In fact, the entire process of creating Death Is The Best Thing For You Now reflects a concerted effort by Popyura to overcome the thoughts and anxieties which have been a significant part of his life. As the only member of Supermilk, he was able to write and record the entire thing in secret, without letting friends or family know that he was working on anything until he had a finished product to show them. “I was deliberately keeping it to myself,” he explains, “because I’m very unsure of myself a lot of the time. Nicola [Leel, from Doe] and I used to live together, and when I would start writing an EP or a new song, I would write half of it and sometimes want immediate feedback. And I’d find myself doing that with friends… I feel like I sabotaged myself in that way because it was taking away that self-conviction from the off and putting the approval in the hands of contemporaries.”

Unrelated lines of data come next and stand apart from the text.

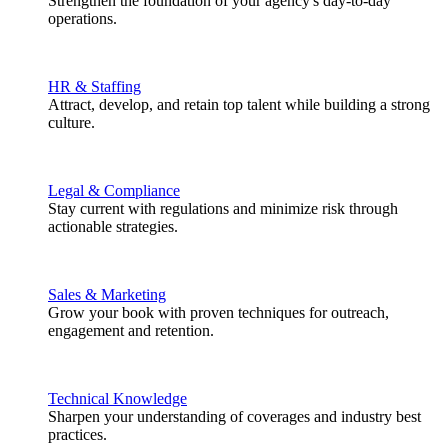
Strengthen the foundation of your agency's day-to-day
operations.
HR & Staffing
Attract, develop, and retain top talent while building a strong
culture.
Legal & Compliance
Stay current with regulations and minimize risk through
actionable strategies.
Sales & Marketing
Grow your book with proven techniques for outreach,
engagement and retention.
Technical Knowledge
Sharpen your understanding of coverages and industry best
practices.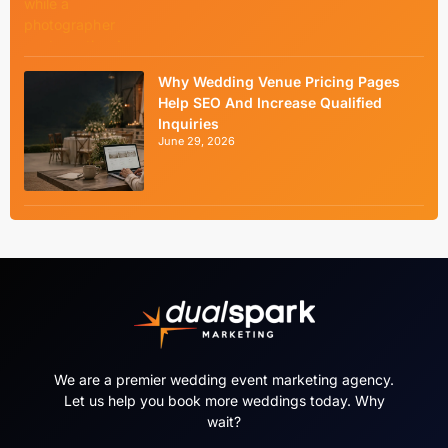
Why Wedding Venue Pricing Pages
Help SEO And Increase Qualified
Inquiries
June 29, 2026
We are a premier wedding event marketing agency.
Let us help you book more weddings today. Why
wait?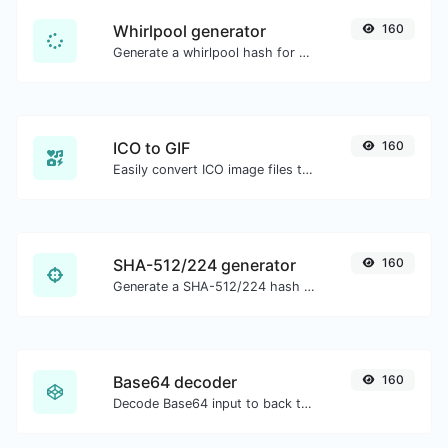
Whirlpool generator
160
Generate a whirlpool hash for any string input.
ICO to GIF
160
Easily convert ICO image files to GIF.
SHA-512/224 generator
160
Generate a SHA-512/224 hash for any string input.
Base64 decoder
160
Decode Base64 input to back to string.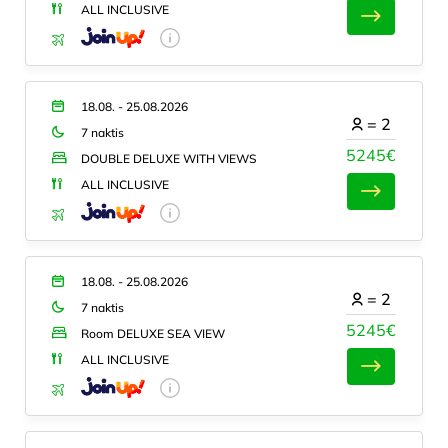
ALL INCLUSIVE
18.08. - 25.08.2026
=
2
7 naktis
5245€
DOUBLE DELUXE WITH VIEWS
ALL INCLUSIVE
18.08. - 25.08.2026
=
2
7 naktis
5245€
Room DELUXE SEA VIEW
ALL INCLUSIVE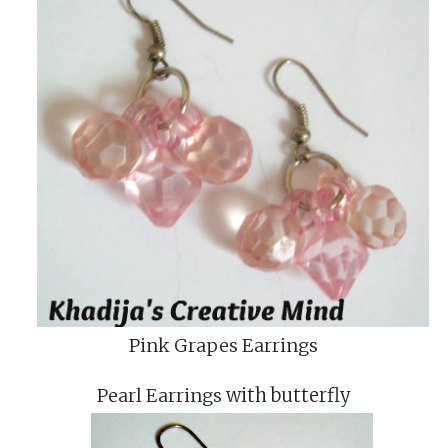
Pink Grapes Earrings
Pearl Earrings
with butterfly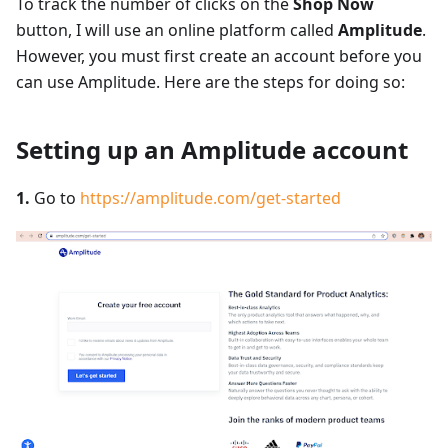
To track the number of clicks on the
Shop Now
button, I will use an online platform called
Amplitude
.
However, you must first create an account before you
can use Amplitude. Here are the steps for doing so:
Setting up an Amplitude account
1.
Go to
https://amplitude.com/get-started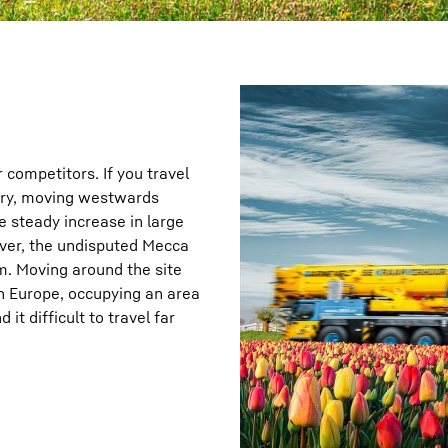
r competitors. If you travel
ntry, moving westwards
e steady increase in large
ever, the undisputed Mecca
am. Moving around the site
in Europe, occupying an area
it difficult to travel far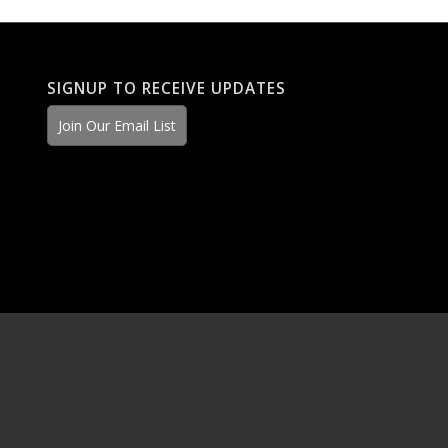
SIGNUP TO RECEIVE UPDATES
Join Our Email List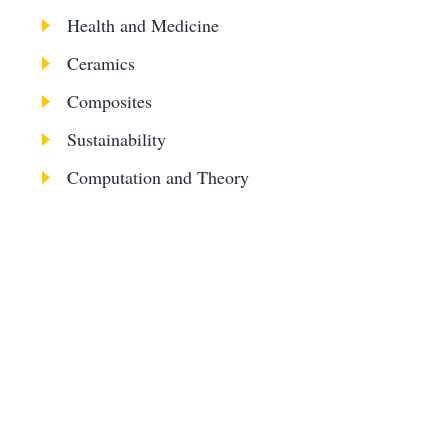
Health and Medicine
Ceramics
Composites
Sustainability
Computation and Theory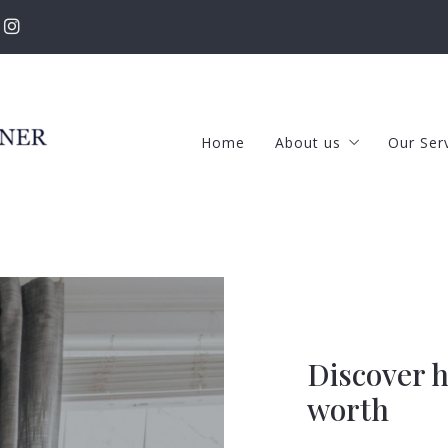
Home
About us
Our Ser
The RKT Team
Selle
Success stories
Buye
New Featured Listing
Prop
Our Listings
Our Rental Propertie
Discover how much is your house
worth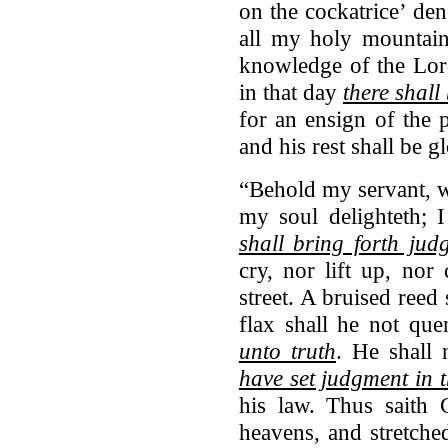
on the cockatrice’ den
all my holy mountain:
knowledge of the Lord
in that day
there shall
for an ensign of the p
and his rest shall be g
“Behold my servant, 
my soul delighteth; 
shall bring forth jud
cry, nor lift up, nor
street. A bruised reed
flax shall he not qu
unto truth
. He shall 
have set judgment in t
his law. Thus saith 
heavens, and stretche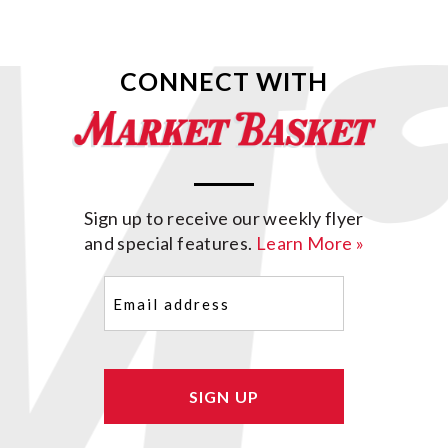
CONNECT WITH
Sign up to receive our weekly flyer
and special features.
Learn More »
Email
(Required)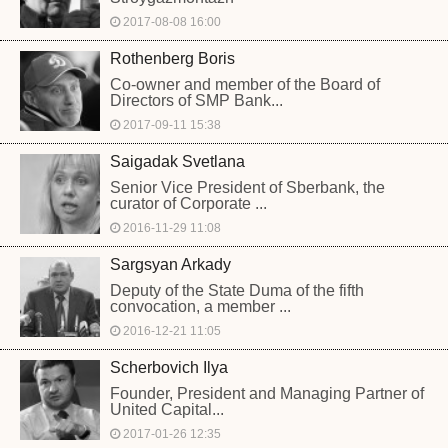
2017-08-08 16:00
Rothenberg Boris
Co-owner and member of the Board of
Directors of SMP Bank...
2017-09-11 15:38
Saigadak Svetlana
Senior Vice President of Sberbank, the
curator of Corporate ...
2016-11-29 11:08
Sargsyan Arkady
Deputy of the State Duma of the fifth
convocation, a member ...
2016-12-21 11:05
Scherbovich Ilya
Founder, President and Managing Partner of
United Capital...
2017-01-26 12:35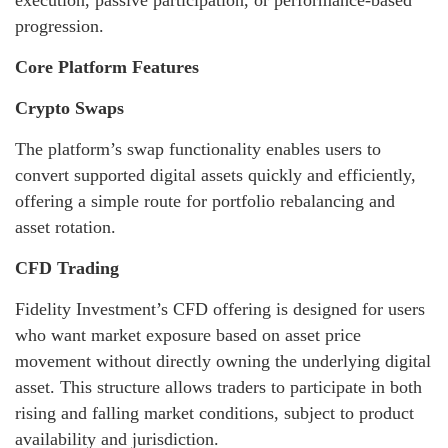
execution, passive participation, or performance-based
progression.
Core Platform Features
Crypto Swaps
The platform’s swap functionality enables users to
convert supported digital assets quickly and efficiently,
offering a simple route for portfolio rebalancing and
asset rotation.
CFD Trading
Fidelity Investment’s CFD offering is designed for users
who want market exposure based on asset price
movement without directly owning the underlying digital
asset. This structure allows traders to participate in both
rising and falling market conditions, subject to product
availability and jurisdiction.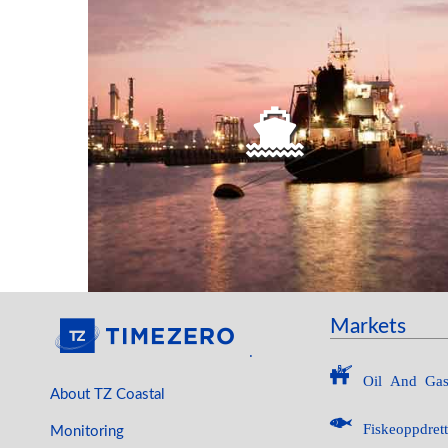
PORTS AND HARBORS
Markets
.
Oil And Gas
About TZ Coastal
Fiskeoppdrett
Monitoring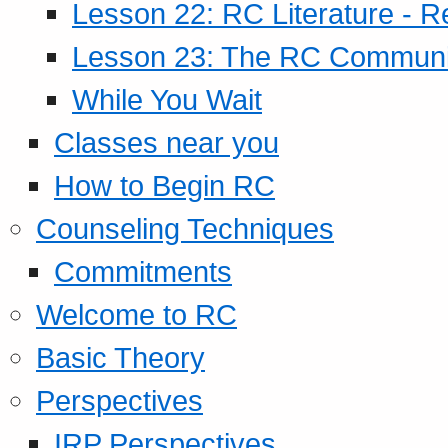
Lesson 22: RC Literature - R
Lesson 23: The RC Community
While You Wait
Classes near you
How to Begin RC
Counseling Techniques
Commitments
Welcome to RC
Basic Theory
Perspectives
IRP Perspectives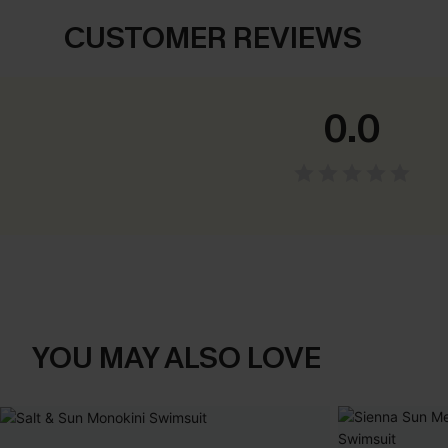
CUSTOMER REVIEWS
0.0
YOU MAY ALSO LOVE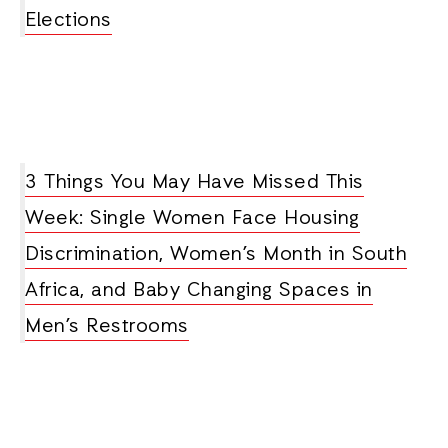
Elections
3 Things You May Have Missed This
Week: Single Women Face Housing
Discrimination, Women’s Month in South
Africa, and Baby Changing Spaces in
Men’s Restrooms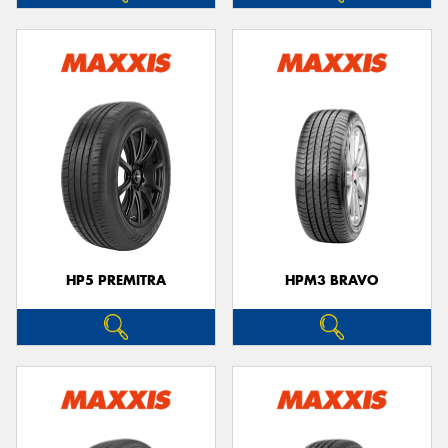
HP5 PREMITRA
HPM3 BRAVO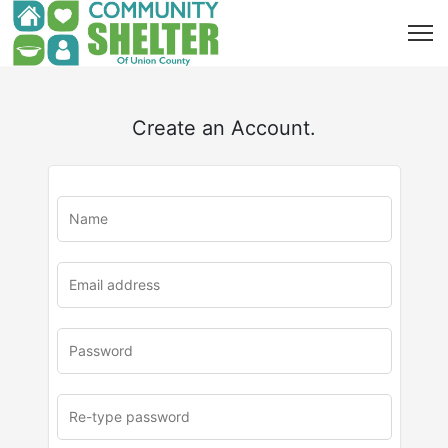
Create an Account.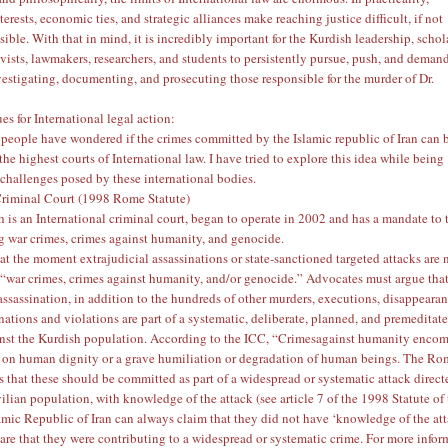
terests, economic ties, and strategic alliances make reaching justice difficult, if not
ible. With that in mind, it is incredibly important for the Kurdish leadership, schol
ivists, lawmakers, researchers, and students to persistently pursue, push, and deman
vestigating, documenting, and prosecuting those responsible for the murder of Dr.
es for International legal action:
eople have wondered if the crimes committed by the Islamic republic of Iran can 
he highest courts of International law. I have tried to explore this idea while being
 challenges posed by these international bodies.
Criminal Court
(1998 Rome Statute)
 is an International criminal court, began to operate in 2002 and has a mandate to 
g war crimes, crimes against humanity, and genocide.
at the moment extrajudicial assassinations or state-sanctioned targeted attacks are 
 “war crimes, crimes against humanity, and/or genocide.” Advocates must argue that
ssassination, in addition to the hundreds of other murders, executions, disappearan
nations and violations are part of a systematic, deliberate, planned, and premeditat
nst the Kurdish population. According to the ICC, “Crimesagainst humanity enco
s on human dignity or a grave humiliation or degradation of human beings. The R
es that these should be committed as part of a widespread or systematic attack direct
vilian population, with knowledge of the attack (see article 7 of the
1998 Statute of
lamic Republic of Iran can always claim that they did not have ‘knowledge of the at
re that they were contributing to a widespread or systematic crime. For more infor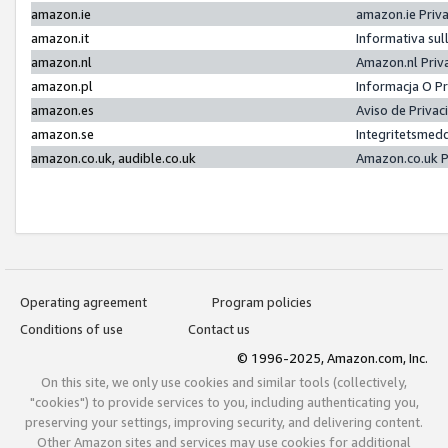
amazon.ie
amazon.ie Priv
amazon.it
Informativa sul
amazon.nl
Amazon.nl Priv
amazon.pl
Informacja O P
amazon.es
Aviso de Priva
amazon.se
Integritetsmed
amazon.co.uk, audible.co.uk
Amazon.co.uk P
Operating agreement
Program policies
Conditions of use
Contact us
© 1996-2025, Amazon.com, Inc.
On this site, we only use cookies and similar tools (collectively,
"cookies") to provide services to you, including authenticating you,
preserving your settings, improving security, and delivering content.
Other Amazon sites and services may use cookies for additional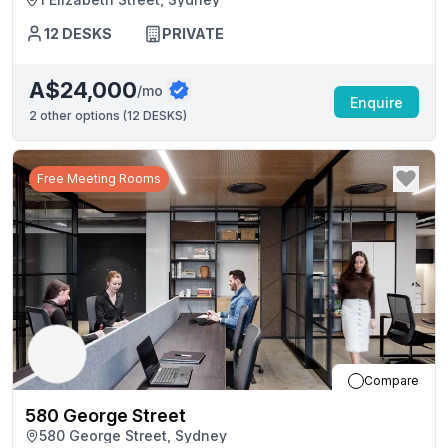
12
DESKS
PRIVATE
A$24,000
/mo
Enquire
2
other options (
12 DESKS
)
Free Meeting Rooms
Compare
580 George Street
580 George Street, Sydney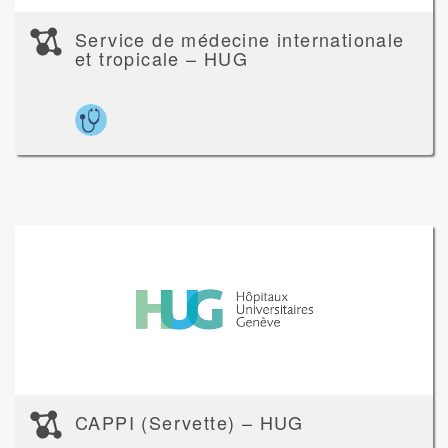
Service de médecine internationale
et tropicale – HUG
CAPPI (Servette) – HUG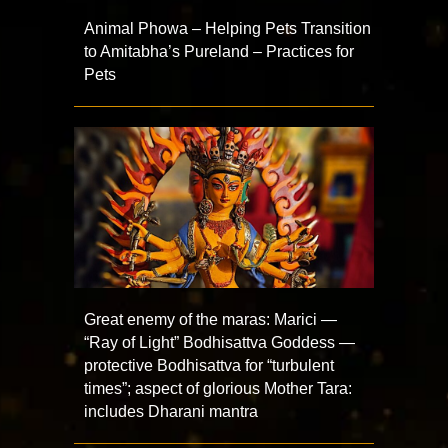
Animal Phowa – Helping Pets Transition
to Amitabha’s Pureland – Practices for
Pets
Great enemy of the maras: Marici —
“Ray of Light” Bodhisattva Goddess —
protective Bodhisattva for “turbulent
times”; aspect of glorious Mother Tara:
includes Dharani mantra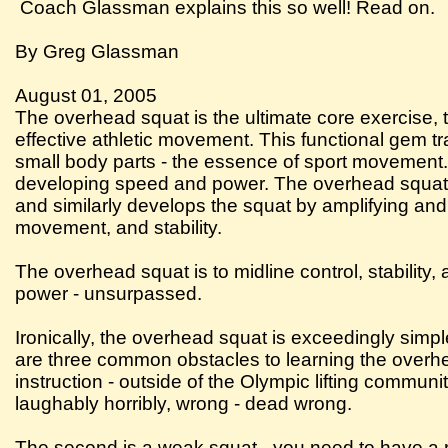
Coach Glassman explains this so well! Read on.
By Greg Glassman
August 01, 2005
The overhead squat is the ultimate core exercise, 
effective athletic movement. This functional gem trai
small body parts - the essence of sport movement. F
developing speed and power. The overhead squat a
and similarly develops the squat by amplifying and 
movement, and stability.
The overhead squat is to midline control, stability
power - unsurpassed.
Ironically, the overhead squat is exceedingly simpl
are three common obstacles to learning the overhead
instruction - outside of the Olympic lifting commun
laughably horribly, wrong - dead wrong.
The second is a weak squat - you need to have a r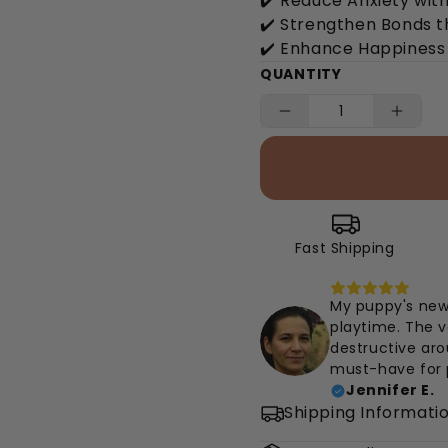
✔️ Reduce Anxiety with
✔️ Strengthen Bonds 
✔️ Enhance Happiness 
QUANTITY
Fast Shipping
My puppy's new
playtime. The v
destructive aro
must-have for 
Jennifer E.
Shipping Informati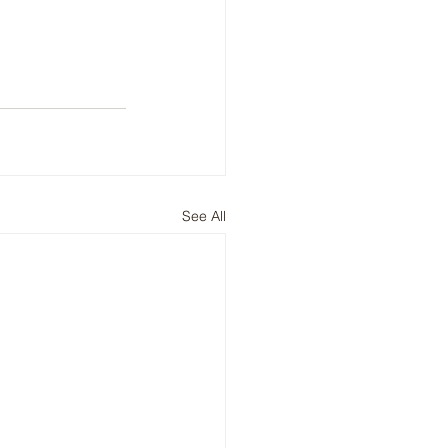
See All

Taking a look around at big 2020, it feels increasingly easy to shrug off and step back from everything happening around us; easier to buy into the idea that death is not only the best thing for us now, but increasingly the most likely for a lot of us as well. With this record, Popyura explores those triggers, both personal and global, that lead him towards that headspace – the mantra that both exemplifies reaching a particularly low point, but also acts as a tipping point for him to reassess his situation and start to move forward. Given that, in Popyura’s own words, “there is no escape route, there is no reserve plan”, it behooves us all to try and do the same whenever we can.